Eppure, ho un disperato bisogno di parlare con qualcuno, riguardo qualsiasi cosa, non importa fino a quando c’è qualche contatto.

Ma lui non sembra essere interessato ad avere una conversazione con me.

“Professore?” Chiedo timidamente.

Lui alza gli occhi al cielo prima di guardare verso di me, aspettando che continui.

Per favore. Parla con me. Di qualcosa. Per favore.

Ma tutto quello che esce dalla mia bocca è: “N-niente.”

Silenzio.

***

“Tu.” La guardia indica Piton. “Vieni con noi.”

Cerco di nascondere la paura dal mio viso, quando due guardie entrano nella prigione.
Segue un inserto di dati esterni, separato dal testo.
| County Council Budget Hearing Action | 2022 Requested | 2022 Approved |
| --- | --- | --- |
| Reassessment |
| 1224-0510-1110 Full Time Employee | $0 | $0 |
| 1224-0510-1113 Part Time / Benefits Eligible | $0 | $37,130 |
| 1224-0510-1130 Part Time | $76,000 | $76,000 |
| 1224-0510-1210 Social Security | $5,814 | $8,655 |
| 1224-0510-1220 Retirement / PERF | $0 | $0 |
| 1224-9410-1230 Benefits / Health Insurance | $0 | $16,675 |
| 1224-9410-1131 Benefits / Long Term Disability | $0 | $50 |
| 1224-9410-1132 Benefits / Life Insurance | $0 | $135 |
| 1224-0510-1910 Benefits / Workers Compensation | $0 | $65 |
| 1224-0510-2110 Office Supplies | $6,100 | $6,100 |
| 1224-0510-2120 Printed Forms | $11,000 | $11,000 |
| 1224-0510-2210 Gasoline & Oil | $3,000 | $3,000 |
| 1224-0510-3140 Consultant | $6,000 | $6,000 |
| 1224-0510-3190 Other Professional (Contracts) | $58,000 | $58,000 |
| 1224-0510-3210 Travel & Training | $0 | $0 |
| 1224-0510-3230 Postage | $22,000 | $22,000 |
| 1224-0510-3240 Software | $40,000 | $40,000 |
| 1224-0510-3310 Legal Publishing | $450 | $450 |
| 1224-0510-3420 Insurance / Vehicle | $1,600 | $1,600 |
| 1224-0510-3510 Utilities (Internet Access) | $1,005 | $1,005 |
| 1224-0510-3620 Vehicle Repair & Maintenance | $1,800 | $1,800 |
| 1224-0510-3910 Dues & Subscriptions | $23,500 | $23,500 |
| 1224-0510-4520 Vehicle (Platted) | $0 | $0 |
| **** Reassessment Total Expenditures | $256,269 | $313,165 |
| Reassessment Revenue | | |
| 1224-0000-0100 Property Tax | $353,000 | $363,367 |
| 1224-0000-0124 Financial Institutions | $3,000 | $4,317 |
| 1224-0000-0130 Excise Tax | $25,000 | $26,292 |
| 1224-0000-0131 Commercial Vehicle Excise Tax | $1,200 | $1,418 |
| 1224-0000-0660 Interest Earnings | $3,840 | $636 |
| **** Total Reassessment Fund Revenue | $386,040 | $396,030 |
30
Il Professor Piton si avvicina a loro, la sua espressione dura.

Non c'è bisogno di aver paura, mi dico. È probabilmente tempo per la visita al bagno.

Il Professore non mi guarda quando lasciano la prigione, sbattendo la porta e lasciandomi sola.

Tutto sta andando bene. Tornerà presto.

***


Non è ancora tornato. E sono passate già un paio d'ore.

Non posso fare a meno di farmi prendere dal panico. Pensieri orribili si fanno strada nella mia mente, ma cerco di ignorarli. L'ultima cosa che voglio è un altro attacco di panico.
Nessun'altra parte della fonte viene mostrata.